This French Canadian feature by Jean Christophe Dessaint is the best kind of kids’ movie- funny, kinda twisted, a little dark, but also poignant and tender in a sincere, didn’t-come-from-the-mind-of-a-Hollywood-exec sort of way. It’s not actually a children’s movie so much as an animated movie which happens to be okay for kids to watch, which is pretty much what all “Children’s Films” should be.

Jour des Corneilles does what every great film does- it shows, rather than tells. It doesn’t bother with exposition, or try to explain any of the odd things we encounter in the forest as we follow this feral boy’s wanderings from one mysterious animal-person to the next.
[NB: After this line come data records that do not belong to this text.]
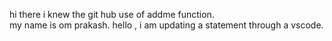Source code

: hi there i knew the git hub use of addme function.
<br>
my name is om prakash.
hello , i am updating a statement through a vscode.
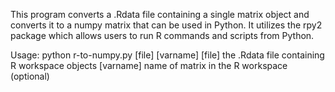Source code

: This program converts a .Rdata file containing a single matrix object and converts it to a
numpy matrix that can be used in Python. It utilizes the rpy2 package which allows
users to run R commands and scripts from Python.

Usage: python r-to-numpy.py [file] [varname]
[file]    the .Rdata file containing R workspace objects
[varname] name of matrix in the R workspace (optional)
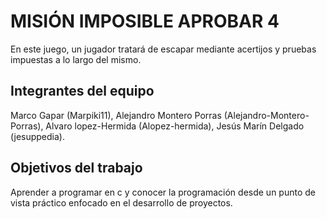 # MISIÓN IMPOSIBLE APROBAR 4

En este juego, un jugador tratará de escapar mediante acertijos y pruebas impuestas a lo largo del mismo.

## Integrantes del equipo

Marco Gapar (Marpiki11), Alejandro Montero Porras (Alejandro-Montero-Porras), Alvaro lopez-Hermida (Alopez-hermida), Jesús Marín Delgado (jesuppedia).

## Objetivos del trabajo

Aprender a programar en c y conocer la programación desde un punto de vista práctico enfocado en el desarrollo de proyectos.
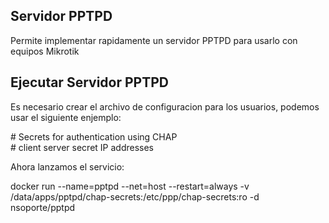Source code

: ## Servidor PPTPD 

Permite implementar rapidamente un servidor PPTPD para usarlo con equipos Mikrotik

## Ejecutar Servidor PPTPD

Es necesario crear el archivo de configuracion para los usuarios, podemos usar el siguiente enjemplo:

\# Secrets for authentication using CHAP </br>
\# client	server	secret			IP addresses


Ahora lanzamos el servicio:

docker run --name=pptpd --net=host --restart=always -v /data/apps/pptpd/chap-secrets:/etc/ppp/chap-secrets:ro -d nsoporte/pptpd
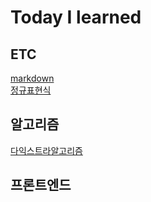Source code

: # Today I learned

## ETC  
[markdown](ETC/markdown.md)  
[정규표현식](ETC/정규표현식.md)  
## 알고리즘  
[다익스트라알고리즘](algorithm/다익스트라.md)  

## 프론트엔드  

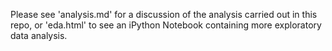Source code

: Please see 'analysis.md' for a discussion of the analysis carried out in this repo, or 'eda.html' to see an iPython Notebook containing more exploratory data analysis.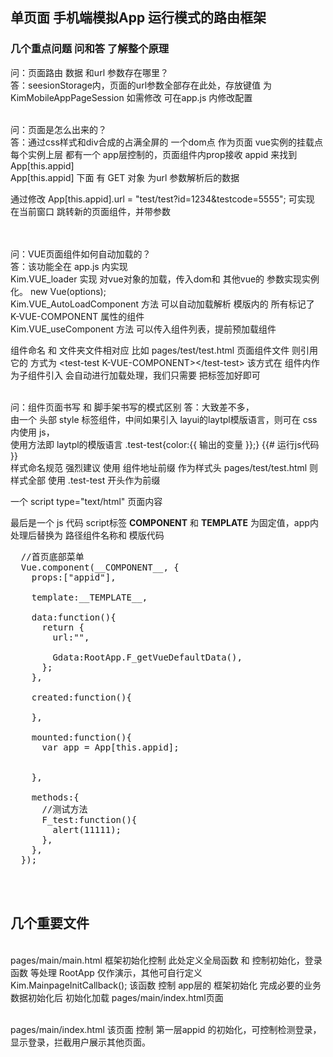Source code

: <h2>单页面 手机端模拟App 运行模式的路由框架</h2>


<h3>几个重点问题 问和答 了解整个原理</h3>
问：页面路由 数据 和url 参数存在哪里？<br>
答：seesionStorage内，页面的url参数全部存在此处，存放键值 为 KimMobileAppPageSession 如需修改 可在app.js 内修改配置<br><br>


问：页面是怎么出来的？<br>
答：通过css样式和div合成的占满全屏的 一个dom点 作为页面 vue实例的挂载点<br>
每个实例上层 都有一个 app层控制的，页面组件内prop接收 appid 来找到App[this.appid]<br>
App[this.appid] 下面 有 GET 对象 为url 参数解析后的数据<br>

通过修改 App[this.appid].url = "test/test?id=1234&testcode=5555";  可实现 在当前窗口 跳转新的页面组件，并带参数<br>
<br><br>


问：VUE页面组件如何自动加载的？<br>
答：该功能全在 app.js 内实现 <br>
Kim.VUE_loader 实现 对vue对象的加载，传入dom和 其他vue的 参数实现实例化。 new Vue(options);<br>
Kim.VUE_AutoLoadComponent 方法 可以自动加载解析 模版内的 所有标记了 K-VUE-COMPONENT 属性的组件<br>
Kim.VUE_useComponent 方法 可以传入组件列表，提前预加载组件<br>

组件命名 和 文件夹文件相对应 比如 pages/test/test.html 页面组件文件 则引用它的 方式为 &lt;test-test K-VUE-COMPONENT&gt;&lt;/test-test&gt; 该方式在 组件内作为子组件引入 会自动进行加载处理，我们只需要 把标签加好即可<br><br>


问：组件页面书写 和 脚手架书写的模式区别
答：大致差不多，<br>
由一个 头部 style 标签组件，中间如果引入 layui的laytpl模版语言，则可在 css内使用 js，<br>
使用方法即 laytpl的模版语言 .test-test{color:{{ 输出的变量 }};} {{# 运行js代码 }}<br>
样式命名规范 强烈建议 使用 组件地址前缀 作为样式头  pages/test/test.html   则样式全部 使用 .test-test 开头作为前缀<br>

一个 script type="text/html" 页面内容

最后是一个 js 代码 script标签  __COMPONENT__ 和 __TEMPLATE__ 为固定值，app内处理后替换为 路径组件名称和 模版代码
<pre>
  //首页底部菜单
  Vue.component(__COMPONENT__, {
    props:["appid"],

    template:__TEMPLATE__,

    data:function(){
      return {
        url:"",

        Gdata:RootApp.F_getVueDefaultData(),
      };
    },

    created:function(){
      
    },

    mounted:function(){
      var app = App[this.appid];


    },

    methods:{
      //测试方法
      F_test:function(){
        alert(11111);
      },
    },
  });
</pre>


<br><br>
<h2>几个重要文件</h2><br>
pages/main/main.html 框架初始化控制 此处定义全局函数 和 控制初始化，登录函数 等处理 RootApp 仅作演示，其他可自行定义<br>
Kim.MainpageInitCallback(); 该函数 控制 app层的 框架初始化 完成必要的业务数据初始化后 初始化加载 pages/main/index.html页面<br><br>


pages/main/index.html 该页面 控制 第一层appid 的初始化，可控制检测登录，显示登录，拦截用户展示其他页面。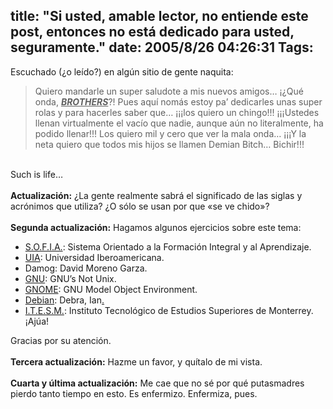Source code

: title: "Si usted, amable lector, no entiende este post, entonces no está dedicado para usted, seguramente."
date: 2005/8/26 04:26:31
Tags: 
---
<p>Escuchado (¿o leído?) en algún sitio de gente naquita:<br/></p>
<blockquote>Quiero mandarle un super saludote a mis nuevos amigos&#8230; ¡¿Qué onda, <u><em><strong>BROTHERS</strong></em></u>?!
Pues aquí nomás estoy pa&#8217; dedicarles unas super rolas y para hacerles
saber que&#8230; ¡¡¡los quiero un chingo!!! ¡¡¡Ustedes llenan virtualmente
el vacío que nadie, aunque aún no literalmente, ha podido llenar!!! Los
quiero mil y cero que ver la mala onda&#8230; ¡¡¡Y la neta quiero que todos
mis hijos se llamen Demian Bitch&#8230; Bichir!!!<br/>
</blockquote>
<br/>
Such is life&#8230;<br/><br/><strong>Actualización:</strong> ¿La gente realmente sabrá el significado de las siglas y acrónimos que utiliza? ¿O sólo se usan por que «se ve chido»?<br/><br/><strong>Segunda actualización:</strong> Hagamos algunos ejercicios sobre este tema:<br/><ul>
<li>
<a href="http://sofia.uia.mx" target="_blank">S.O.F.I.A.</a>: Sistema Orientado a la Formación Integral y al Aprendizaje.</li>
<li>
<a href="http://www.uia.mx" target="_blank">UIA</a>: Universidad Iberoamericana.</li>
<li>Damog: David Moreno Garza.</li>
<li>
<a href="http://www.gnu.org" target="_blank">GNU</a>: GNU&#8217;s Not Unix.</li>
<li>
<a href="http://www.gnome.org" target="_blank">GNOME</a>: GNU Model Object Environment.</li>
<li>
<a href="http://www.debian.org" target="_blank">Debian</a>: Debra, Ian<a href="http://itesm.mx" target="_blank">.</a>
</li>
<li>
<a href="http://itesm.mx" target="_blank">I.T.E.S.M.</a>: Instituto Tecnológico de Estudios Superiores de Monterrey. ¡Ajúa!</li>
</ul>
Gracias por su atención.<br/><br/><strong>Tercera actualización:</strong> Hazme un favor, y quítalo de mi vista.<br/><br/><strong>Cuarta y última actualización:</strong> Me cae que no sé por qué putasmadres pierdo tanto tiempo en esto. Es enfermizo. Enfermiza, pues.<br/><br/><br/><br/>

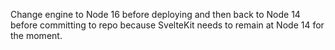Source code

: Change engine to Node 16 before deploying and then back to Node 14 before committing to repo because SvelteKit needs to remain at Node 14 for the moment.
Even the opening scene grabs you by the balls, as Sam Fuller has always said movies should do: a crazed old man dumps a baby deep inside an animal’s burrow and abandons him in the middle of a thunderstorm. Cue the opening title.

But it’s not just dramatic storytelling- it’s the way characters are introduced, developed, and revealed. No one here is a stereotype, not either of the kids, nor the doctor, nor even the townsfolk that, at first, seem like the xenophobic, mob-mentality crowd you usually see in these movies. And even the father- a gruff, humorless jerk with no manners- is understood, and loved, by the end. While Disney and Pixar waste their money on one formulaic movie after another, Jour des Corneilles remembers why we make animated films in the first place- to tell the kind of story there’s no way to tell with actors and a camera.